As directed by Matteo Garrone, Tale of Tales is a lavishly produced, darkly humorous, wildly imaginative, fantastical epic, composed of several fairy tales.
Inspired by the celebrated fairy tales of Giambattista Basile, the Neapolitan precursor to the Brothers Grimm, Tale of Tales world premiered in competition at this year’s Cannes Film Fest and will be released in the US in May in a platform mode.
In 2009, the gifted Italian director made a splash at the Cannes Film Fest with his crime epic, Gomorrah, followed by a lesser movie, Reality, which also played at this prestigious event–in other words, Garrone is a reliable Cannes presence.
Like Sorrentino’s English-speaking Youth (his first), Tale of Tales boasts an impressive international cast, which includes Salma Hayek, John C. Reilly, Toby Jones, Vincent Cassel, Shirley Henderson, and Stacy Martin.
Both weird and strange, Tale of Tales offers a fresh, unpredictable perspective on some dark and violent tales yarns whose characters recall those of the Brothers Grimm and Charles Perrault.
In one yarn, the Queen of Longtrellis (Salma Hayek), desperately yearns for a child, which she and her husband the King (John C. Reilly), are willing to go to extreme behavior in order to conceive.
Then there is the King of Highhills (Toby Jones, who is so obsessed with raising a giant flea that he barely notices his own daughter (Bebe Cave), whom he mistakenly marries off to a brutish monster.

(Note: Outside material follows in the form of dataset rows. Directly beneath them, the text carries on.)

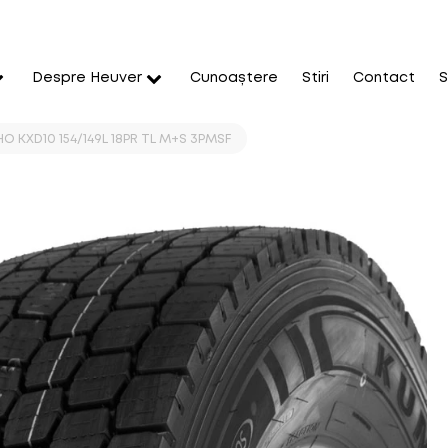
Despre Heuver
Cunoaștere
Stiri
Contact
S
 KXD10 154/149L 18PR TL M+S 3PMSF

In Strongcliff, two impoverished old sisters mistakenly attract the attention of the corrupt womanizing king (Vincent Casell), who is drawn to their song but has not yet seen their faces.

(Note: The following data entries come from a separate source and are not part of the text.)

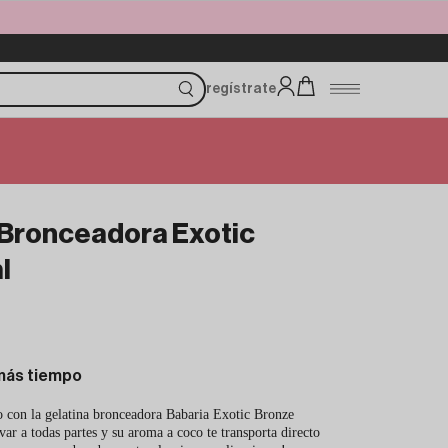
regístrate
 Bronceadora Exotic
l
más tiempo
 con la gelatina bronceadora Babaria Exotic Bronze
var a todas partes y su aroma a coco te transporta directo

In this work, Garrone exceeds by far the wild imagination that British Terry Gilliam and American Tim Burton have shown in their earlier films. Navigating–not always smoothly–between these stories, Garrone weaves the beautiful with the grotesque, creating a unique work of Gothic imagination. Ultimately, the anthology walks a fine line between being both funny and unnerving, wildly attractive and truly gory.